Dalmeny is the next beach down from Potato Point: to access it take the Tourist Drive turnoff from the Princes Highway about 8 kilometres south of Bodalla, until you reach the caravan park. There’s some confusion about the name. My coastal bible, Beaches of Batemans Bay and the Eurobodalla Coast by Peter and Manuela Henry, calls the northern part Brou Beach with Dalmeny in brackets: and the southern part (where I photographed for this post) Josh’s Beach. Names in this coastal strip seem to be mutable.
For the first time since I came home, I need my spotted gum walking stick as I feel my way down the narrow track to this beach of boulders. It’s like no other beach I’ve seen on my coastline: the rocks are large and chunky, with only occasional patches of sand, shingle, and shell debris. Some are rounded-rectangular, some smooth and eliptoid, some pitted and honeycombed, some patterned with apricot shapes or whitish splotches. Many carry an embedded line that wanders over gaps. Sometimes oyster shells cling to their undersurface, or a dead crab lies orange and exposed. It’s low tide and I clamber cautiously out onto the flatter slabs closer to the sea, where green weed grows luxuriantly and a living crab scuttles for cover.
I return to the track, uneasy through grass. It’s steeper than I remember and paved with elegant interwoven droppings of Norfolk pines. As I walk back towards the car, I realise I’ve edged my way north and staggered up a different track. I walk into a plantation of grand pines, not exactly natives, but providing pleasant deep shade and wonderful bark. My son tells me such trees were used as navigation markers for ships at sea.
This post is for Jude. Happy birthday!
This week I went beach exploring with an old friend from my early days on the south coast. She was unfamiliar with the coastline north of here, so we headed out to Bingie Bingie Point where we were blown off our feet by a very brisk wind. We retreated to the sheltered Dreamtime Track behind Kelly’s Beach (also known as Bingie Beach North or Meringo Beach) heading for Grey Rocks. We could hear the roar of the sea on one side, and water glimmered through the trees on the other. When we reached Kelly’s Lake, the walking track signpost was up to its knees in tea-coloured water. We negotiated the steep cut-away sand drop, me barefooted for the first time this spring.
The beach was firm and the sun strong. Inviting rocks stood in the gleam of departed waves. Some were clothed in weed, delicate pink fan shapes white-dotted on the end of the fronds. In one of the deep fissures I spotted movement which resolved itself into a large crab, orange, purple, green and fierce-pincered. A shell, covered in garish green moss, drew attention to itself in a pool on top of a rock. In another rock pool were the delicate circles, almost submerged, of sand anemones. The sea had been busy creating its subtle sand patterns tracing its receding flow after full moon tides.

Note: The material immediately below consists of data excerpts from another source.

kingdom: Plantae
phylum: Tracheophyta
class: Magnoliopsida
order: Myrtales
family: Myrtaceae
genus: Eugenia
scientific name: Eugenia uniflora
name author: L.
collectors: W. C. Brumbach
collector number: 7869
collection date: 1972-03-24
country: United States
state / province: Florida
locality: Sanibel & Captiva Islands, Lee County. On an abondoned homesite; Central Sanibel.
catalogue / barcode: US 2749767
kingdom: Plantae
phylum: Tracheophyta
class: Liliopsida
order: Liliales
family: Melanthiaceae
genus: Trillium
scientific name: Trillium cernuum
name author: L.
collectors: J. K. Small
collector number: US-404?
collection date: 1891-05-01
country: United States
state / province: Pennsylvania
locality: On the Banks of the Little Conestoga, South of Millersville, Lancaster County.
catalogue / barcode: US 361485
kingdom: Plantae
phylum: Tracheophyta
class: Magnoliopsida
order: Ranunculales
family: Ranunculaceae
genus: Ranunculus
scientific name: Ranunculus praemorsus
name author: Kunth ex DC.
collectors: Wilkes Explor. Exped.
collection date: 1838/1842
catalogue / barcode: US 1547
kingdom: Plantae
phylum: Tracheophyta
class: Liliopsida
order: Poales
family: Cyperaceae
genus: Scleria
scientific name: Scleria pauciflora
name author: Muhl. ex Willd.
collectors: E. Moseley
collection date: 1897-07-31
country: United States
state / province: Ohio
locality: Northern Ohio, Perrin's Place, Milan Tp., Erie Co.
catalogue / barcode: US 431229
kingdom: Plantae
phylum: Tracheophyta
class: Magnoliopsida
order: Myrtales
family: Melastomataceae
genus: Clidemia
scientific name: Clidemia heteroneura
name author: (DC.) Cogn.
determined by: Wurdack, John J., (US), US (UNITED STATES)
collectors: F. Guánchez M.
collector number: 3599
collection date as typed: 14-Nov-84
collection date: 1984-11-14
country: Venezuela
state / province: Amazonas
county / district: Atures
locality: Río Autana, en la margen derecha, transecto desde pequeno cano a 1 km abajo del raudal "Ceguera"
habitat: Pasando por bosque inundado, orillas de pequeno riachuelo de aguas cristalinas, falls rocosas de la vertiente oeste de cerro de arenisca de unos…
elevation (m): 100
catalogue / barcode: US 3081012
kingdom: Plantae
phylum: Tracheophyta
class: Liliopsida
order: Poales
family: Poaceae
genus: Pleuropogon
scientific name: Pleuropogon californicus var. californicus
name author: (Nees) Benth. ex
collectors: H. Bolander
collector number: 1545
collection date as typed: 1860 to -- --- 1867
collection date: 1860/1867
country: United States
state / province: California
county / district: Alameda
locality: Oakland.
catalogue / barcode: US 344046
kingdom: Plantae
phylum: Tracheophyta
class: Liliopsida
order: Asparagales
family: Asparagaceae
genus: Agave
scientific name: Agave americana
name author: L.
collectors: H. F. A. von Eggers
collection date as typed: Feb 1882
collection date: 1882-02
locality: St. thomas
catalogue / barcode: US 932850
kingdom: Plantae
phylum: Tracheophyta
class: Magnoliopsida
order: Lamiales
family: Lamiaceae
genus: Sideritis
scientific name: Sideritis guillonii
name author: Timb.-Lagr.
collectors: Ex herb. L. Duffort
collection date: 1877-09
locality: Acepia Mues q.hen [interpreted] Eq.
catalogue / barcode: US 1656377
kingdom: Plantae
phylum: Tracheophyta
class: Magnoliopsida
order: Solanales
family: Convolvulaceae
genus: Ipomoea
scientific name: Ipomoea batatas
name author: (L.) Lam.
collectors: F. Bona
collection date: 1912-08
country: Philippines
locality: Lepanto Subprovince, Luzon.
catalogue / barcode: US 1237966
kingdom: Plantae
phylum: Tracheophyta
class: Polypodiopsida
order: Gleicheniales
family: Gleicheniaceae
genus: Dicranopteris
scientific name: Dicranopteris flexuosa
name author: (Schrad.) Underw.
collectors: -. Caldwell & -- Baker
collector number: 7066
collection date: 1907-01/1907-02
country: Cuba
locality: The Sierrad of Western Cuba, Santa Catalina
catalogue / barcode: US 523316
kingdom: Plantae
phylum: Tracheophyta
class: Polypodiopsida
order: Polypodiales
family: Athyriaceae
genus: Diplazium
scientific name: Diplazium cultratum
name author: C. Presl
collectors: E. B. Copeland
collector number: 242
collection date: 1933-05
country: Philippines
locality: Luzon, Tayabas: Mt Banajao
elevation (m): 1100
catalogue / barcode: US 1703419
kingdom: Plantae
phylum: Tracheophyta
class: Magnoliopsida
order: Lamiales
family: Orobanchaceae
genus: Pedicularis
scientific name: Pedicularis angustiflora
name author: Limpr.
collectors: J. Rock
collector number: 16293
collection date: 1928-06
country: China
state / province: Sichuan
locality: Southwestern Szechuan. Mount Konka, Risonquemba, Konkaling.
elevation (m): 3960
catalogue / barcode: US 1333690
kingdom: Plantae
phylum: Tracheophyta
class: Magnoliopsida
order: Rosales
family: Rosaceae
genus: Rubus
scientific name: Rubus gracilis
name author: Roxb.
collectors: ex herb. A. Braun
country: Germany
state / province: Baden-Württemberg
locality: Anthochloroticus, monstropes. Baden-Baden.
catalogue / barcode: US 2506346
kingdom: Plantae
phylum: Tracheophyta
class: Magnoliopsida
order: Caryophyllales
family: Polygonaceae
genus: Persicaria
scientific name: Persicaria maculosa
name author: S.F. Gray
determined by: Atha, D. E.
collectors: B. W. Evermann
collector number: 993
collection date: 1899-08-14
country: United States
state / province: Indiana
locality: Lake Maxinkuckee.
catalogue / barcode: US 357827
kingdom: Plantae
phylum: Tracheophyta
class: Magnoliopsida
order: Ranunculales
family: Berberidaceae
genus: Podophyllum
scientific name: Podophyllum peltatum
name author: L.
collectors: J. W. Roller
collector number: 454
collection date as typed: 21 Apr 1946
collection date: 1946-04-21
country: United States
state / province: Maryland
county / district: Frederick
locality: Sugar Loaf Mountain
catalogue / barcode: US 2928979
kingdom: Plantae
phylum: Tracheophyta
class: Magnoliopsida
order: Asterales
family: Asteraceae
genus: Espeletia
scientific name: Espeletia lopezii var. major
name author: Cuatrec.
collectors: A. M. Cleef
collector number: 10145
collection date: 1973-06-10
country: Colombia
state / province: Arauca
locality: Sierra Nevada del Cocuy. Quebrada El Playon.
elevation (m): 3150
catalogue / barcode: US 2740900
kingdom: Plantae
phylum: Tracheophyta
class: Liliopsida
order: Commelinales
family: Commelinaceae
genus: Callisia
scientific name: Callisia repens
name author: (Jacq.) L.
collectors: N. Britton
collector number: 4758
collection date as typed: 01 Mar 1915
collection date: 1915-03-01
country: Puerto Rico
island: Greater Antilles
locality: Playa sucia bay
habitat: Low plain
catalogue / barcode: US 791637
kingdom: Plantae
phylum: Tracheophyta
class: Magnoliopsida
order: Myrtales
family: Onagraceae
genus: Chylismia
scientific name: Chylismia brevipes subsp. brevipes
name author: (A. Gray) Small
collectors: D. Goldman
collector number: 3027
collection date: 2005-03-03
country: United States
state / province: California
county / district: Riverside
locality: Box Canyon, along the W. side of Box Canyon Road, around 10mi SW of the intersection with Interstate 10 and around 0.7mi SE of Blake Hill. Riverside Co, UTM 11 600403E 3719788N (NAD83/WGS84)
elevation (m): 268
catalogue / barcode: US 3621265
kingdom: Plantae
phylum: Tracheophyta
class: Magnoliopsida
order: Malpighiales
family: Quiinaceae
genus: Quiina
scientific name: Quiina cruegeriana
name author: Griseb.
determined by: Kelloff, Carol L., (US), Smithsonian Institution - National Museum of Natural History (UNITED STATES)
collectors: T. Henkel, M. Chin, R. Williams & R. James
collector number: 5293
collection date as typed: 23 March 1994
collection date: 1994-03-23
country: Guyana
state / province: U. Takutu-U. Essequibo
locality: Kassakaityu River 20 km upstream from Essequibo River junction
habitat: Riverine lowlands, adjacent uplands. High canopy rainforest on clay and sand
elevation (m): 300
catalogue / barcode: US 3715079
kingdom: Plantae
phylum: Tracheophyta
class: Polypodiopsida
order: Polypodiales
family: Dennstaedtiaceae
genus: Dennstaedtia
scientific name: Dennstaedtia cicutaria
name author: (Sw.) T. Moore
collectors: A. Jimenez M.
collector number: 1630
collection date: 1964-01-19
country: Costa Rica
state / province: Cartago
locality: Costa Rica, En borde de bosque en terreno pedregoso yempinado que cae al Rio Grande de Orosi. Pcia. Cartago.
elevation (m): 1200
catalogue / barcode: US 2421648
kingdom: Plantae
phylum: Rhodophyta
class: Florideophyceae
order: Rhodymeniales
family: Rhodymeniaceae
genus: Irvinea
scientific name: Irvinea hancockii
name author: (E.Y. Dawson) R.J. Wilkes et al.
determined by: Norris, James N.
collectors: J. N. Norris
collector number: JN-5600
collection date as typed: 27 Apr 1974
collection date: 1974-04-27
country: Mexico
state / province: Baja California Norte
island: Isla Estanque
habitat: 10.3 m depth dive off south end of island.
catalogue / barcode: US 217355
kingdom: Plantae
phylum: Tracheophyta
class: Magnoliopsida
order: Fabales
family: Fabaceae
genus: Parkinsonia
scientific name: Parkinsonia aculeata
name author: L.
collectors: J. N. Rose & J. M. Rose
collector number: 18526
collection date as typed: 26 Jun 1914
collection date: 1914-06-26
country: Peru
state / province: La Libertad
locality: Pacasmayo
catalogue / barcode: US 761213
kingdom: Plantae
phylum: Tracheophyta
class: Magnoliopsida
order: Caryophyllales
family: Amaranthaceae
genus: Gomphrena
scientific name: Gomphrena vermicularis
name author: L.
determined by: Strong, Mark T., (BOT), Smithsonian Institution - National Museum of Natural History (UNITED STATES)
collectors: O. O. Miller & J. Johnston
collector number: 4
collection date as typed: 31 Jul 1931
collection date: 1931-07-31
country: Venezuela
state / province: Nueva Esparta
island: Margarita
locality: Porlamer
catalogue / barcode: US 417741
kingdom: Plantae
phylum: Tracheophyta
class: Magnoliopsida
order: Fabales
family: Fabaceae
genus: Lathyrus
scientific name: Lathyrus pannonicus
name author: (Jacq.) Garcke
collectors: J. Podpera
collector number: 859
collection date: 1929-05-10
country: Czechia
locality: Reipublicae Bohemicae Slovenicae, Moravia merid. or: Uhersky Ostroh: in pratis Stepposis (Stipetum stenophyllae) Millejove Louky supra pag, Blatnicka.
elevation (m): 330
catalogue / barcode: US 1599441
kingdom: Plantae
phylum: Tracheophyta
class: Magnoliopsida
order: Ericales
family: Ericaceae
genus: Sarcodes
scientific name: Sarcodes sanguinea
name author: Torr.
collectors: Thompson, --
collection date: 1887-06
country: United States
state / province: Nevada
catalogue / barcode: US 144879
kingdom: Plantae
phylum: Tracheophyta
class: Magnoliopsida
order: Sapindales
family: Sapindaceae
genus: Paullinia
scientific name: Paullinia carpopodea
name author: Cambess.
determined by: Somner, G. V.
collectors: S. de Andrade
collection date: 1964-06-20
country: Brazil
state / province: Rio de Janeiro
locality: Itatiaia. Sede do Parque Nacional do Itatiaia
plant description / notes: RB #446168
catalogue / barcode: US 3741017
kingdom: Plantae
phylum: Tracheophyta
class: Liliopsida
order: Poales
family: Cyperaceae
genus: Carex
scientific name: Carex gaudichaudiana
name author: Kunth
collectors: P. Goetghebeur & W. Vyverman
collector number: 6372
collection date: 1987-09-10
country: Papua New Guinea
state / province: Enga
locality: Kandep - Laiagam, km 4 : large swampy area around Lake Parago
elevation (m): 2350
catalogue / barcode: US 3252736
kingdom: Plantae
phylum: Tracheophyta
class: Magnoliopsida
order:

We rambled amongst the tumble of rocks: a tilted flat one like an ancient altar; a smooth vaguely phallus-shaped one; large rounded rectangular ones – tilted, separated by dark crevices and covered with orange lichen; smaller gibbous orbs; rocks with the waxy smoothness and mottled look of marble patched with obsidian-black; a thick band quartz-like band of pink, grey and browny-orange running through speckled grey rock. One day, I’ll know the all their names.
We left the beach pleasantly sun-warmed and rock-tired and reached the car in spitting rain.